In 1982 he was the hard edged and hard charging manager of Mario Cuomo’s political operations. Although he never admitted to it, he is credited with having been the inspiration behind the slanderous attacks on his father’s rival for governor, namely Ed Koch. “Vote for Cuomo not the Homo” signs appeared throughout the conservative boroughs of Queens and Staten Island days before the Democratic Primary for Governor. Mario Cuomo won that campaign and went on to distinguish himself as a progressive governor for twelve years. Ed Koch continued as mayor until he was defeated in 1989 by David Dinkins.
Andrew Cuomo pursued his own political career by joining the Bill Clinton administration. In 2002 he took a premature shot at running for governor but flamed out. He made a comeback four years later and was elected attorney general, and then governor in 2010 after the Eliot Spitzer debacle.
During his time in office Cuomo seems to relish fights with most anyone who seems to be in his way. Of late his favorite targets are Mayor de Blasio and now the state legislature. Politicos fighting for primacy in government is nothing new. Governors clashing with mayors is as common as cats and dogs. What makes the Cuomo actions noteworthy is the way he has engaged his political feuds imperils the institutions and long held traditions of our state government.
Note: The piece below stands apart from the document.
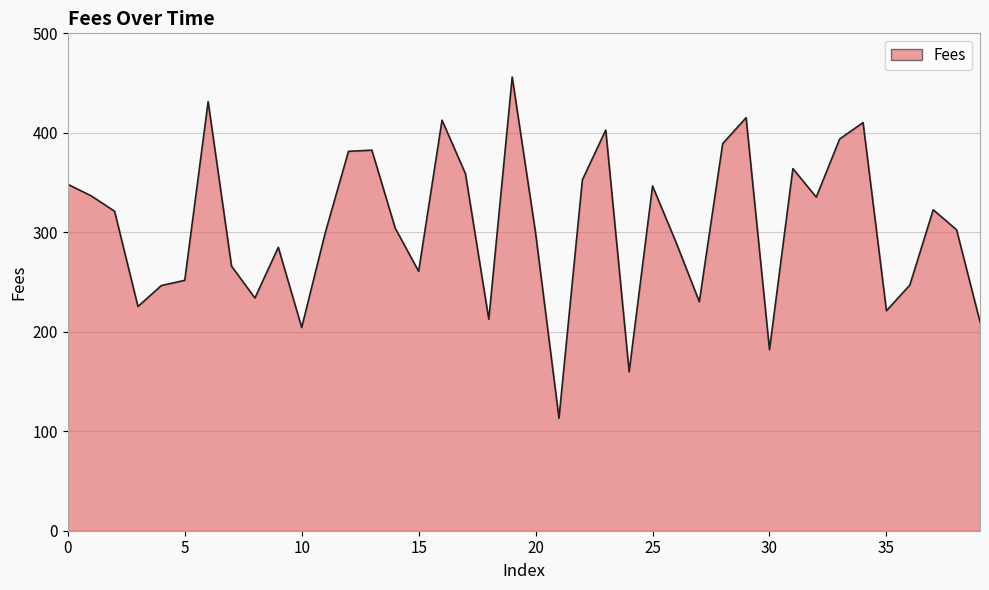

What is the maximum value shown in the chart?

456.1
Several years ago he established an “independent” commission to investigate corruption in government. He treated that body like his own personal battering ram against his foes. However when that commission started looking too closely at the activities of his own administration he abruptly shut it down. Several years later a number of his closest political associates were indicted by a federal prosecutor and are now awaiting trial for bribery and corruption.
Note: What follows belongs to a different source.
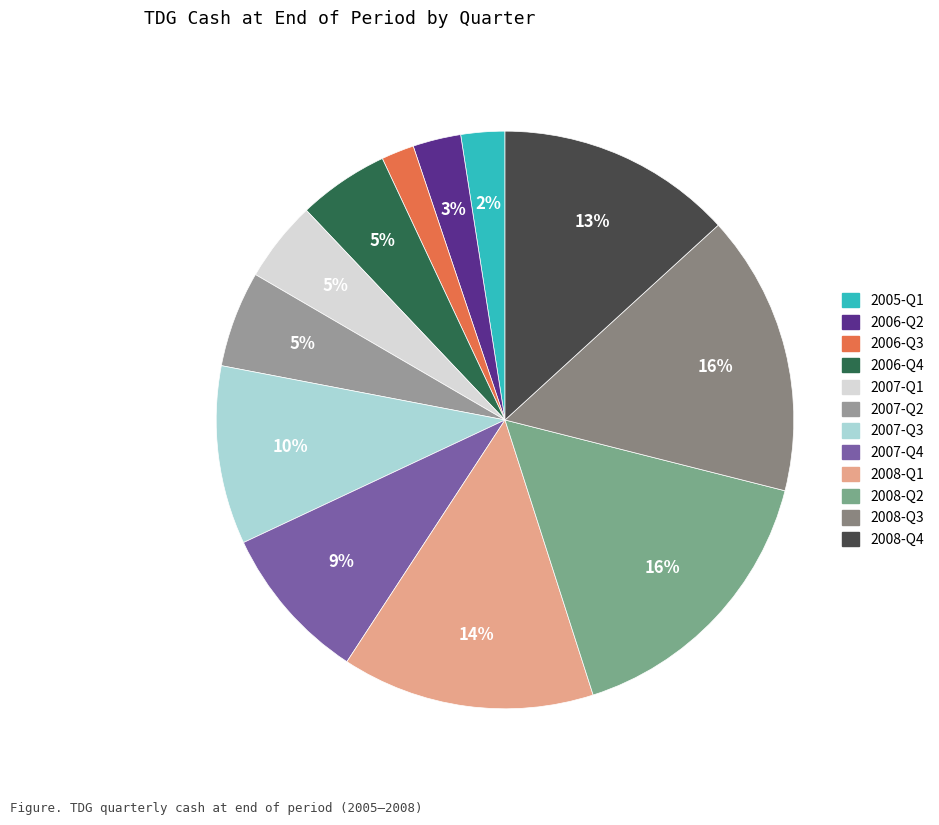

Between 2006-Q4 and 2007-Q3, which is larger?

2007-Q3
Last year the governor approved the creation of another state commission to establish salary levels for the legislature. This was intended to be a non-political entity whose sole mission was to determine an appropriate amount of compensation for the members of the Assembly and Senate who have not had an increase in 18 years. When the legislature failed to agree to other reforms proposed by the governor, Cuomo instructed his commission appointees to block any increase in salary. Some might call this political hardball, others might call it blackmail. But the result is that the legislature will need to wait at least another two years before any adjustment to their pay may be implemented.
Last week the governor decided to turn the State Constitution and 200 years of tradition on its head by refusing to present his State of the State Address directly to the legislature on the first day of session as his predecessors have unfailingly done. Instead he opted to bypass the lawmakers and deliver a series of speeches around the state, but not to a joint session of the Senate and Assembly. There is both hubris and pettiness to the governor’s behavior.
Perhaps Mr. Cuomo needs to be reminded that he is the temporary custodian of the office of governor and not sovereign, and his executive branch is co-equal with the legislature and judiciary. Government agencies do not exist for the purpose of advancing his own political ambitions. Surely he learned that in his constitutional law classes years ago. But it sure seems as though he would benefit by a refresher course.